那是秋季,我住在卡罗来纳州的烟雾山。我要远离人群求得安静。我脑子里乱糟糟的,山中的空气有利于我的创作。我也想看看秋天的红叶和南瓜,感受一下独自一人、自由自在的生活所带来的兴奋。在孤儿院的一栋小屋子里,我寻觅到了这一切。山上厚厚的积雪使小屋子与下面的村落及整个世界都隔离开来;缭绕在烟雾山上的浓浓的雾把小屋子全部笼罩住了。

搬进小屋时,我请孤儿院的院长派一名男孩来给壁炉劈些柴火。大约过了一个星期,我正写着东西,偶然抬头时吃了一惊:在我面前站立着一名小男孩,而我的狗帕特竟然没有吠叫提醒我他的到来。小男孩穿着破旧的裤子和洗得次数太多而单薄不堪的衬衣,光着双脚。"我今天就可以劈一些柴。"他开口说。

"但我已经让孤儿院派一名男孩来。"

"就是我。"

"你?可你还这么小。"

"我已可以把牛奶送到育婴堂了,夫人。有时一天两次。"

"在这样的寒风里?"

"是的,夫人。一旦习惯了,冻僵的手指就不再那么难受。但我们的脸会被寒风吹破,因为我们没法用手护住脸。但我还有手套,有的男孩连手套都没有。"

"可劈柴是大人干的活。"他冲着我微笑起来,"夫人,我对各种柴都熟悉,我在孤儿院干劈柴的活儿已经有很长时间了。"

"很好,斧子在那儿。先去试试,看看你干得怎么样。"

我又回到写作中。开始斧子劈柴的声音还有点干扰我的思绪,但很快这声音便变得沉稳而又有节奏,不再使我分心。我便静下心来。后来整个下午我都埋头于写作中。当我听到男孩走到我门口的脚步声时,我发觉太阳已慢慢地落到那冷冷的紫色的群山后面去了。

"我得去吃饭了。我明天下午再来。"

"我得付给你工钱。"

我们一起去看了他的活儿。挨着屋子放着许多劈得整整齐齐的劈柴。

"你干的活不亚于一个大人。这柴劈得真棒。"我给了他一些钱。"你可以明天下午再来,非常感谢。"他看了看我,又看了看钱,似乎想说点什么,却欲言又止。他转身走了,却又回头冲我喊道:"我明天给你劈些细块儿的。你需要一些又细又薄的,还有中等大小的,也需要一些大块儿的劈柴。"

第二天他又来了,一直干到该走了才歇下来。他的名字叫杰瑞,今年12岁,4岁时便来到了孤儿院。我想像着他4岁进孤儿院时的模样:一定是同样的透着坚强的灰色的眼睛,周围布着小小的蓝眼圈;同样的诚挚和勇敢。诚挚意味着诚实,又不仅仅是诚实。比如有一天,斧子的柄断了,杰瑞说孤儿院可以修的。我把修理费给他,他却不肯接受。

"夫人,这钱应该由我付,是我折断的。我劈得不准。"

"可是,杰瑞,谁都不能每次都劈准,这柄不结实,我要去找那卖斧子的人说说。"这样他才把钱收下。

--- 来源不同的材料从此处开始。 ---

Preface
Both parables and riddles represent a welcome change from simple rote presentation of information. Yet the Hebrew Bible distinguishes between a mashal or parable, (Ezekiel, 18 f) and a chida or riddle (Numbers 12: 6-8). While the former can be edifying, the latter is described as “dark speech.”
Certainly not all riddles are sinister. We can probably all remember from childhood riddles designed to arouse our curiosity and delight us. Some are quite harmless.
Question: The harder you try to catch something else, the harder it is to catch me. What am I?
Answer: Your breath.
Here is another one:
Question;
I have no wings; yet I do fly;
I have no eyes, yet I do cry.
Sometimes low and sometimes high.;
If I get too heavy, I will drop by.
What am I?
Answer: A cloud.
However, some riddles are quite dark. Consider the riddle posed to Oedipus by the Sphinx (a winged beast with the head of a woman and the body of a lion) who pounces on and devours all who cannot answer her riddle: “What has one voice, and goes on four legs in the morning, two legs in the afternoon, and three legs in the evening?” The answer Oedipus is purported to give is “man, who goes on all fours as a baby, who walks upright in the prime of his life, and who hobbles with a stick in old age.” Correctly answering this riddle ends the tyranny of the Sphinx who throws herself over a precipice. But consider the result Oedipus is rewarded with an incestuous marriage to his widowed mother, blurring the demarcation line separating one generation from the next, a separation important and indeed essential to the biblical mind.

杰瑞还有一个与众不同之处。他总是做一些小而很有益的事情,这些事情并不重要,却能给生活带来方便,而且这些事情不是别人训练或教出来的,只有发自内心才行,做起来快而自然。他在壁炉边发现了一个我从没注意的小洞。"夫人,我会在洞里面塞上一些木柴,这样如果突然来暴雨雪的话,你也会感到很暖和。"还有一天他在外面的走道上发现了一块松动的石头,"让我在那儿铺一块更大的石头,我把洞挖深一点,它就再也不会松动了。"

随着日子一天天过去,杰瑞和我的狗帕特成了亲密的朋友。这也许是因为男孩与狗有一种相通的心灵,有一种比成人与狗更接近的智慧吧。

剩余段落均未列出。